Exercise: Retype the Evanston beach erosion article word for word, everything from "Ms. Biggs said the work" down to "members postponed action.".
=== Source passage ===
Evanston officials will be bringing in extra large sandbags later this year to fight beach erosion and stem further damage to an area that has received a battering this year.
At the Aug. 10 City Council meeting, aldermen approved a $746,400 contract with Robe Inc. of Chicago for the repairs.
The project was not budgeted in the current year budget and comes in the wake of recent severe storms, adding to the damage to the area.
Officials are looking at doing work at four sites — Greenwood Beach, Elliot Park, the Dempster Street launch and Garden Park, where the most urgent repair needs were identified earlier this spring, said Lara Biggs, the City’s Engineering and Capital Planning Bureau Chief, in a presentation.
At Greenwood Beach North and Elliot Park South, officials are looking at stabilizing the revetment wall, which separates the beach from the park, and putting in a shoreline-protection system.
The shoreline-protection system they plan to use is temporary in nature and consists of 4-feet tall by 5-feet wide sandbags “stacked very close together,” Ms. Biggs told aldermen.
“Due to time and budget constraints, this temporary solution is the only option available to the City at this time,” she said. “It is anticipated that this temporary solution will remain functional and protect these areas from further deterioration for roughly three to five years.”
Eventually, however, she said the system will require permanent revetment reconstruction, estimated to cost between $2 and $5 million at Greenwood Beach and $1 to $3 million at Elliot Park.
The City had applied for substantially more in shoreline protection and beach erosion funds from the federal government earlier in the year and had received word the request had been turned down shortly before their focus turned to responding to COVID-19.
Ms. Biggs said the work on the temporary shoreline project is scheduled to start in September and be completed sometime in November.
After Ms. Biggs’s presentation, Mayor Stephen Hagerty observed that the project entails “a lot money, at a time when revenues are down because of the pandemic.”
He asked Ms. Biggs what additional costs the City might incur if Council members postponed action.
Ms. Biggs said the City might risk additional erosion and damage occurring if that was the case.
“Right now,” she noted, “the lake level is about three inches above what it was this time last year. This is the calm part of the year. We would see it at its lowest this time of the year and late summer. The storms are generally less.”
Yet, “we had a lake front damage event a week ago — we are having one right now,” she said about the thunderstorm sweeping through the area the afternoon of the Aug. 10 meeting. “And so, as the lake levels are high and we have these intense storms, we will see additional damage.”
She estimated that about 60% of the work to take place is temporary, but that “It sort of mitigates us in the short term from additional (damage).”
Ald. Eleanor Revelle, 7th Ward, asked about the weight of the sandbags the City would be using.
“I don’t know the exact weight, but very heavy,” Ms. Biggs said. “A lot of the cost of the system is actually trucking in the sand that is needed to build the sandbags.”
On a positive note, she noted that the “sand is clean,” so once “we no longer need to use the sand bags the goal is you can just cut open the sandbags,” and make use the sand again.
=== Recorded information ===
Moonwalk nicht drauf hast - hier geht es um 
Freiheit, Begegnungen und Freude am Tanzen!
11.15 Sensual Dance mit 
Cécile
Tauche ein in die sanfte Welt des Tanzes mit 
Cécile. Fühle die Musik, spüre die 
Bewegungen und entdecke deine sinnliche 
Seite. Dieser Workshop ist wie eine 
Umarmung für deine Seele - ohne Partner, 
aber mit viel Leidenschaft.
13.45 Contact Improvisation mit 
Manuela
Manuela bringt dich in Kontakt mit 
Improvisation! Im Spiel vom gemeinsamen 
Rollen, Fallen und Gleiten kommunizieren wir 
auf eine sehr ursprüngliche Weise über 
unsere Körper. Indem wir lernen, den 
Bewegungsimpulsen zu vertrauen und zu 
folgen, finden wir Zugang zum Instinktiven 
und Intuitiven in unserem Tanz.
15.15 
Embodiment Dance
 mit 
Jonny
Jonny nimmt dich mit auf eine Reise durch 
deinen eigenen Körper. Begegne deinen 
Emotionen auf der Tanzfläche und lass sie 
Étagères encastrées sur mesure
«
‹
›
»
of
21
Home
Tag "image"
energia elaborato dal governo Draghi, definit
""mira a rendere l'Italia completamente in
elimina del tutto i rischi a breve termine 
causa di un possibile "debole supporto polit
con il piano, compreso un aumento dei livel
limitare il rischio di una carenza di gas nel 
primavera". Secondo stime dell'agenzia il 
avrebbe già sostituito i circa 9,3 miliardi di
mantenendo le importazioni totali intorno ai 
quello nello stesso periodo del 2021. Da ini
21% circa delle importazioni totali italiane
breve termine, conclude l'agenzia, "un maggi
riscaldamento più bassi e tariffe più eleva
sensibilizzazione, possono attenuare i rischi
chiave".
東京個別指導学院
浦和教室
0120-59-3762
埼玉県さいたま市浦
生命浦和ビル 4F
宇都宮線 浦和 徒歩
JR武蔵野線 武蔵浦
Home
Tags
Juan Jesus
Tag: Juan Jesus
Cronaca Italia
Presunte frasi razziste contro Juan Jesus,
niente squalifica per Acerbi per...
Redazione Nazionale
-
===
=== Recorded information ===
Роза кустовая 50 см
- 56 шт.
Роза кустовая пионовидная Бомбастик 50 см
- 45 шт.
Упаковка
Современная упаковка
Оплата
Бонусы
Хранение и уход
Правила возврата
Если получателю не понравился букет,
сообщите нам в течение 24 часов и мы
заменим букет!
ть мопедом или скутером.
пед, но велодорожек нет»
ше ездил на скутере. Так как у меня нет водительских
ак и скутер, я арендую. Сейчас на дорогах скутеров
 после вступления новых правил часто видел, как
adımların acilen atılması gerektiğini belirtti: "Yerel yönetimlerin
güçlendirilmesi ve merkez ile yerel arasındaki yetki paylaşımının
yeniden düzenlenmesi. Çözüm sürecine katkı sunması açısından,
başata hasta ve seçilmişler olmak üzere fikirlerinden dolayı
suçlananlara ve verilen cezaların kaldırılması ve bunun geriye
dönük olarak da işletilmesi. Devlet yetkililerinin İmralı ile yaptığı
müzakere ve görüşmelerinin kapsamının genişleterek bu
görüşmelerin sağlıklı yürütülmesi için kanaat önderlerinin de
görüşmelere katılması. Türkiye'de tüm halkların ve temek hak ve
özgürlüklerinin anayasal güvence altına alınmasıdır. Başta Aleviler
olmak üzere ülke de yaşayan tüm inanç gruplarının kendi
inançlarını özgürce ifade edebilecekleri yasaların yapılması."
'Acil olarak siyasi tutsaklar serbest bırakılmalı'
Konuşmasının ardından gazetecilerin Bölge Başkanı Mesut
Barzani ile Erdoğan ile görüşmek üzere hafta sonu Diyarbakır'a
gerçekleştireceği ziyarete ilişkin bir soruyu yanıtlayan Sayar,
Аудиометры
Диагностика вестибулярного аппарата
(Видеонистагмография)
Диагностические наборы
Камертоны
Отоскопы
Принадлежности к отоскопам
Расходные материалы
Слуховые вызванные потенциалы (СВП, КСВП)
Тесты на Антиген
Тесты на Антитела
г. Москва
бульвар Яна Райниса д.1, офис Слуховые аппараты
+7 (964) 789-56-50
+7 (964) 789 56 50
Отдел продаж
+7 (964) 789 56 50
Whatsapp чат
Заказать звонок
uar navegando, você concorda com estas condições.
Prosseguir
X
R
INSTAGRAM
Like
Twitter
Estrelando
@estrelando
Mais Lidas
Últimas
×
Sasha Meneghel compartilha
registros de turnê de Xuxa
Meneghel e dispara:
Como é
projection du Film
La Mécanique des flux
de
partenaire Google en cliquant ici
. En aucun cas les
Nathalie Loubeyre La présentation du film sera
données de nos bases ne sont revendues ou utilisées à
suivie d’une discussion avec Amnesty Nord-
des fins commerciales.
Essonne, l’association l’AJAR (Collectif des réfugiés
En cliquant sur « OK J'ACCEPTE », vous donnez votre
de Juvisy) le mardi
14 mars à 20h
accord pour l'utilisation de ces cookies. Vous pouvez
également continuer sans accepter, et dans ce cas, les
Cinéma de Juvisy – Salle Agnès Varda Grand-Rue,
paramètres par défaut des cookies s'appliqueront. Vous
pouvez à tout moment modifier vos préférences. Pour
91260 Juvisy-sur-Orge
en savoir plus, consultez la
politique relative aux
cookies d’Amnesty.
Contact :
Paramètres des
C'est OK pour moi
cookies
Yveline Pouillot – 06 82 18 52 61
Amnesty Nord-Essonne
===
=== Recorded information ===
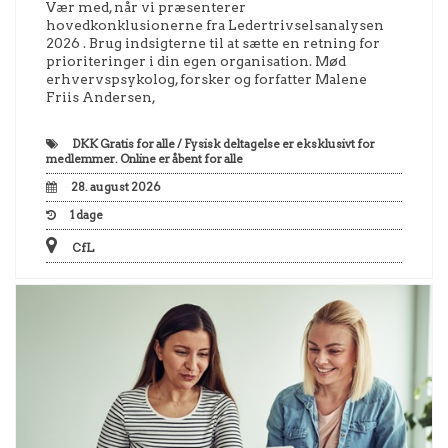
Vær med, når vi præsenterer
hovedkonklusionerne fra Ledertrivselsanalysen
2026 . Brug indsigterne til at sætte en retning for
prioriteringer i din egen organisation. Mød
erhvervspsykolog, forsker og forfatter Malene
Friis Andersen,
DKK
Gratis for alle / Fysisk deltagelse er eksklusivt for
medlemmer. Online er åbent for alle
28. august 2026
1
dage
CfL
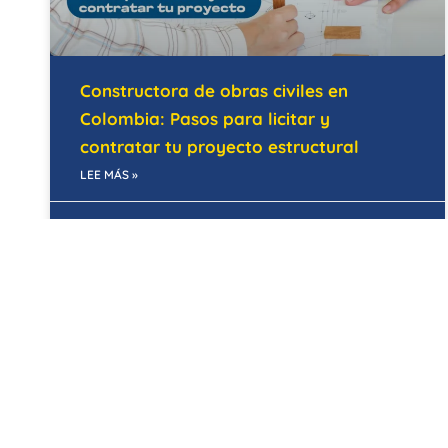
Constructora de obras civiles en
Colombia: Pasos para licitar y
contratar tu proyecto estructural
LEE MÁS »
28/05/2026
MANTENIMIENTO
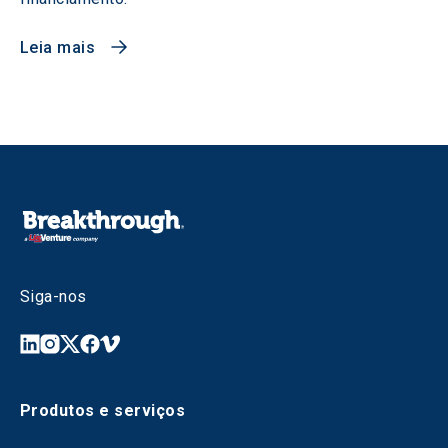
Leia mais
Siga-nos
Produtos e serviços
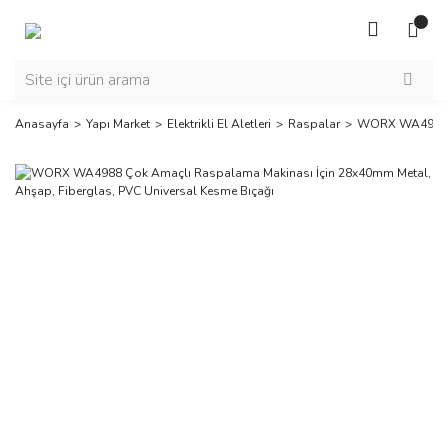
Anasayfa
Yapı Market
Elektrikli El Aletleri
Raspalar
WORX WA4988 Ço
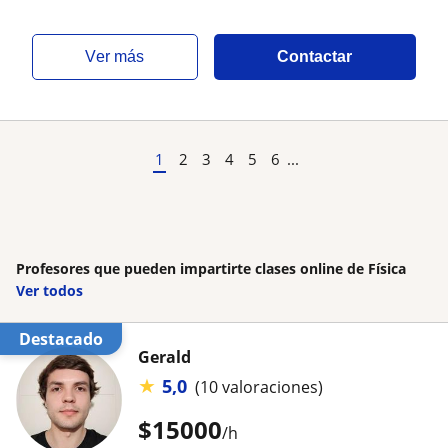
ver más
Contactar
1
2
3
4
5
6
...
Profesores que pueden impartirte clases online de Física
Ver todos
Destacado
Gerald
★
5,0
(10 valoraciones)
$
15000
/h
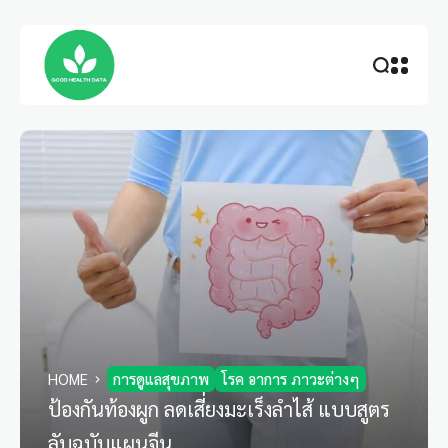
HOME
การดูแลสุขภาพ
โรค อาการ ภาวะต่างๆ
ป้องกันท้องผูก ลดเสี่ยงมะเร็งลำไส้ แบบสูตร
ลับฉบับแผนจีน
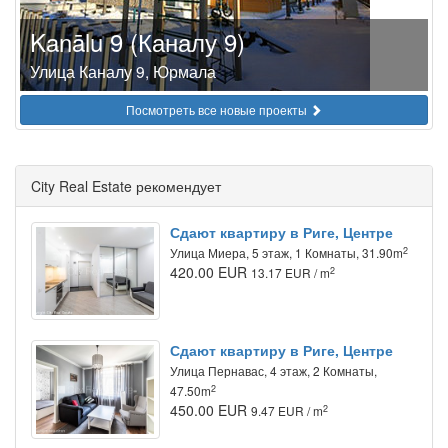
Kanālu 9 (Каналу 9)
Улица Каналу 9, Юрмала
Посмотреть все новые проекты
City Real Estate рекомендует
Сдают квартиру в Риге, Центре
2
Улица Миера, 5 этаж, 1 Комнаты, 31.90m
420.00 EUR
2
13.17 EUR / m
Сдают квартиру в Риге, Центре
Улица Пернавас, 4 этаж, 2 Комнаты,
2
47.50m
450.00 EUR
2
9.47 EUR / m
===
Task output:
Ms. Biggs said the work on the temporary shoreline project is scheduled to start in September and be completed sometime in November.
After Ms. Biggs’s presentation, Mayor Stephen Hagerty observed that the project entails “a lot money, at a time when revenues are down because of the pandemic.”
He asked Ms. Biggs what additional costs the City might incur if Council members postponed action.